People who are forced to work graveyard shifts and then switch to days suffer in a similar way. Flying from one time zone to another has a similar effect in making us feel dragged out. This is where the term jet lag comes from. This dragged out feeling can persist for weeks until the person has adapted. Now imagine being a lunar colonist. Almost everyone knows that the moon presents the same face to the Earth at all times and takes about 29 days to complete a set of phases. This means that in relation to the sun, the moon has a day that is 29 of ours in length. Now, of course, colonists will probably follow a 24-hour rhythm, but they will be affected nonetheless by the sun's position in the lunar sky at all times. There is little doubt that they will feel a lunar version of jet lag in short order that will negatively impact performance.

It takes a lot of training and practice to personally juggle one's circadian rhythm and it also takes natural adaptation to a new environment. The latter may actually require several generations to accomplish. People who leave the Earth will leave behind all the circadian inputs that have been programmed by evolution into us for billions of years. Going forth into space is a huge and sudden change for a complex organism and it will take the time to adapt to new planets.

Colonists on the moon and Mars not only have to deal with completely different environments on all fronts, they will lack the inputs of the rotational cycles of the Earth and the lunar influence. Now, for the lunar colonists, the Earth may provide a similar influence on the moon as the moon does on Earth. But this is a highly conditional may as the Earth will be found within a narrow patch of sky overhead or on the horizon at all times depending where one is on the moon. On the far side, the Earth will never be seen. Mars lacks the influence of a major moon but has two captured asteroids, Phobos and Demos. These present a strange daily spectacle as one will appear to progress from east to west and the other west to east.
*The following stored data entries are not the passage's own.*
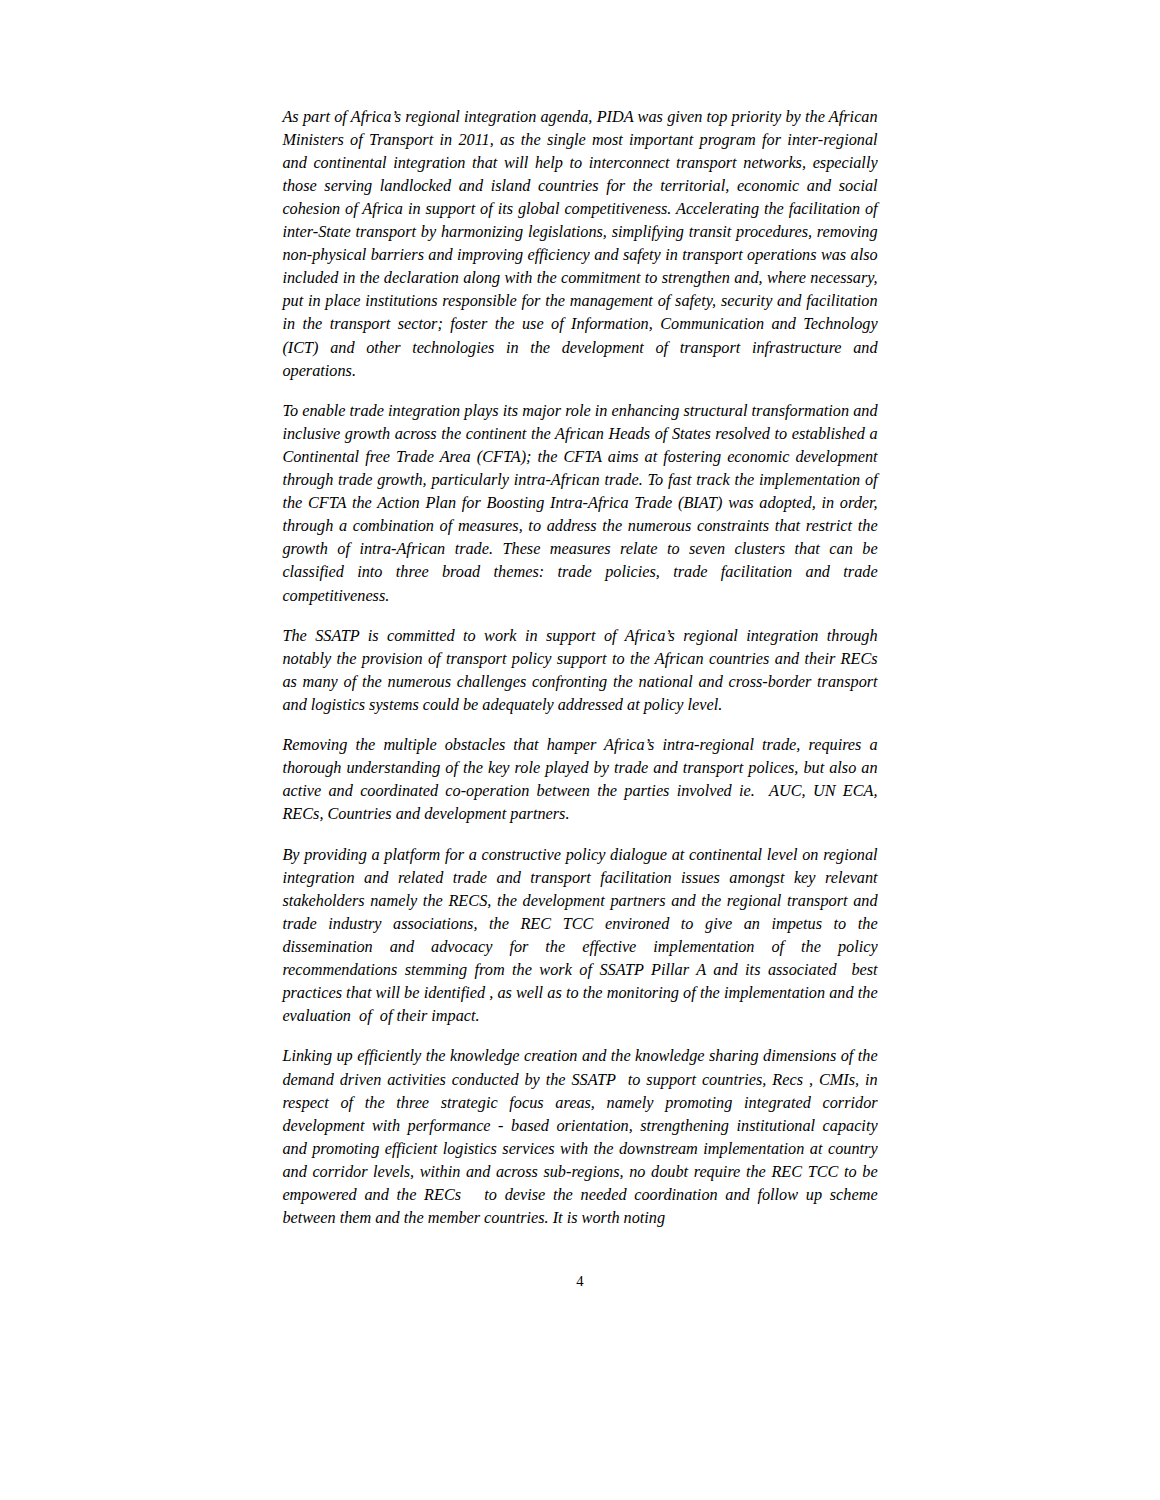As part of Africa’s regional integration agenda, PIDA was given top priority by the African Ministers of Transport in 2011, as the single most important program for inter-regional and continental integration that will help to interconnect transport networks, especially those serving landlocked and island countries for the territorial, economic and social cohesion of Africa in support of its global competitiveness. Accelerating the facilitation of inter-State transport by harmonizing legislations, simplifying transit procedures, removing non-physical barriers and improving efficiency and safety in transport operations was also included in the declaration along with the commitment to strengthen and, where necessary, put in place institutions responsible for the management of safety, security and facilitation in the transport sector; foster the use of Information, Communication and Technology (ICT) and other technologies in the development of transport infrastructure and operations.
To enable trade integration plays its major role in enhancing structural transformation and inclusive growth across the continent the African Heads of States resolved to established a Continental free Trade Area (CFTA); the CFTA aims at fostering economic development through trade growth, particularly intra-African trade. To fast track the implementation of the CFTA the Action Plan for Boosting Intra-Africa Trade (BIAT) was adopted, in order, through a combination of measures, to address the numerous constraints that restrict the growth of intra-African trade. These measures relate to seven clusters that can be classified into three broad themes: trade policies, trade facilitation and trade competitiveness.
The SSATP is committed to work in support of Africa’s regional integration through notably the provision of transport policy support to the African countries and their RECs as many of the numerous challenges confronting the national and cross-border transport and logistics systems could be adequately addressed at policy level.
Removing the multiple obstacles that hamper Africa’s intra-regional trade, requires a thorough understanding of the key role played by trade and transport polices, but also an active and coordinated co-operation between the parties involved ie. AUC, UN ECA, RECs, Countries and development partners.
By providing a platform for a constructive policy dialogue at continental level on regional integration and related trade and transport facilitation issues amongst key relevant stakeholders namely the RECS, the development partners and the regional transport and trade industry associations, the REC TCC environed to give an impetus to the dissemination and advocacy for the effective implementation of the policy recommendations stemming from the work of SSATP Pillar A and its associated best practices that will be identified , as well as to the monitoring of the implementation and the evaluation of of their impact.
Linking up efficiently the knowledge creation and the knowledge sharing dimensions of the demand driven activities conducted by the SSATP to support countries, Recs , CMIs, in respect of the three strategic focus areas, namely promoting integrated corridor development with performance - based orientation, strengthening institutional capacity and promoting efficient logistics services with the downstream implementation at country and corridor levels, within and across sub-regions, no doubt require the REC TCC to be empowered and the RECs to devise the needed coordination and follow up scheme between them and the member countries. It is worth noting
4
Other than that there is little influence other than the sun. If Mars had oceans, the tides would only be influenced by the sun.


Sunlight is weaker on Mars than on Earth and slightly stronger on the moon. The weaker sunlight on Mars will mean that agriculture will be more dependent upon plants that can get by on less light, such as shade loving plants. But colder temperatures there mean that a means will have to be in place to raise temperatures and perhaps even amplify sunlight. People will have to live in protective environmental suits (space suits) when venturing outside of a self-contained facility. Being confined to a small area for several months, even several years will certainly contribute to a 'cabin fever' condition that those on Earth experience in regions like camps in Antarctica. This alone can drive a person 'up the wall' and do desperate acts. Then there are the 25 hour days, which will take a long time to adapt to. It may take several generations of children and grandchildren born on Mars to fully adapt. The best scenario overall for Mars is terraforming it into a more Earth-like environment.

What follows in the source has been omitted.